READING TEXT
▬▬▬▬▬▬

Hastings Workshop: Tooling Our Language

No matter what we say, our words will be wasted in the lands of politics and development. This, at least, is a common fear I observe in community consultations I go to. Indeed, the word, which is one of the core tools of human communications, is also a source of much misinterpretation and even distortion.


The slope along Hastings is a feature of the sub-area. A part of the discussion relating to building heights, I tried to hear from my fellow residents around the table, what might be their preference of a possible future. The option here imagines a gradual reduction of building heights from Clark Dr. to Nanaimo Street.

We can’t let that discourage us from participating in life. Whether spoken or otherwise, our words lead to action. My challenge is to articulate insights into words that reflect my intentions. Our challenge as a society is to strike a fair balance between individual needs-and-interests and those of the community. The more we invest in articulating our interests and concerns the better we pave the ground for sustainable action. Our words then become building blocks and stepping stones.

▬▬▬▬▬▬

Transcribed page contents
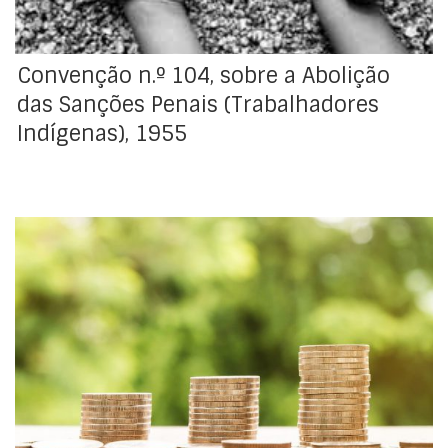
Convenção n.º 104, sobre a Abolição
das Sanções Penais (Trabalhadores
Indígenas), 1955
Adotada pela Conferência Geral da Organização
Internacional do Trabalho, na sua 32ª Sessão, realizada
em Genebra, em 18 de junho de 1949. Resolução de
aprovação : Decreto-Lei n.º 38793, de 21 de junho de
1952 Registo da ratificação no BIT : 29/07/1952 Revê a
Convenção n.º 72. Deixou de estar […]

▬▬▬▬▬▬

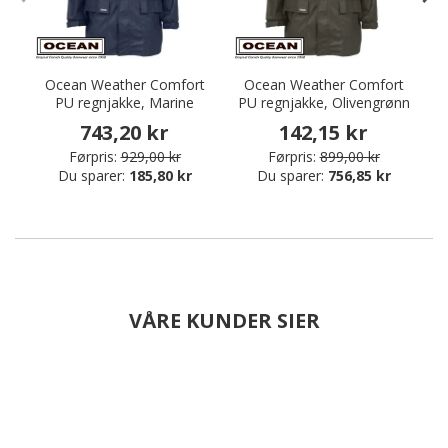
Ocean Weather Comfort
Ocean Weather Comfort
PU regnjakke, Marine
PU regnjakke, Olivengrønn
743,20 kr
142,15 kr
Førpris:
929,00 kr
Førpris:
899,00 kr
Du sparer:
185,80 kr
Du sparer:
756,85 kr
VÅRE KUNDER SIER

▬▬▬▬▬▬

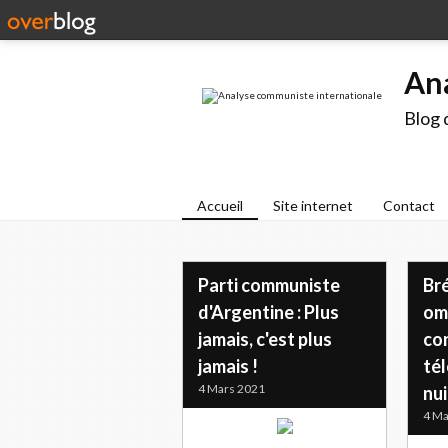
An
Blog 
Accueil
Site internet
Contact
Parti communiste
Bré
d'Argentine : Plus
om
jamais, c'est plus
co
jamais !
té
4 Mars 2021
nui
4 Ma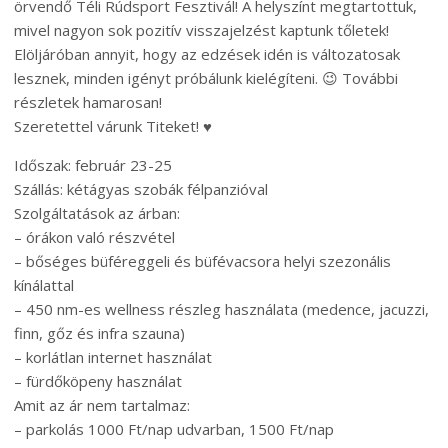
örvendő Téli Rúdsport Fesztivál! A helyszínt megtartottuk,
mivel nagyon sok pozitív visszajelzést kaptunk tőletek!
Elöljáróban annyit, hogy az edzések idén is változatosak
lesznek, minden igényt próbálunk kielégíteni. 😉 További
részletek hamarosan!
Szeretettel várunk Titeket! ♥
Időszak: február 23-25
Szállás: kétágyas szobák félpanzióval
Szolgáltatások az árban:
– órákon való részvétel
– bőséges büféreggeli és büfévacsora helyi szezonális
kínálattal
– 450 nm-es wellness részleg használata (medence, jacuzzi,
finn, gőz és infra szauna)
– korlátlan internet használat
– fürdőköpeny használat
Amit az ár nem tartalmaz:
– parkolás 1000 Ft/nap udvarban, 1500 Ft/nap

▬▬▬▬▬▬

Answer these questions on the Hastings workshop text:
1. Besides being a core tool of human communications, what is the word also a source of?
2. Between which two streets does the option imagine a gradual reduction of building heights?
3. What do our words then become, according to the last sentence?
Answer from the Hastings workshop text alone.

1. Much misinterpretation and even distortion.
2. Clark Dr. and Nanaimo Street.
3. Building blocks and stepping stones.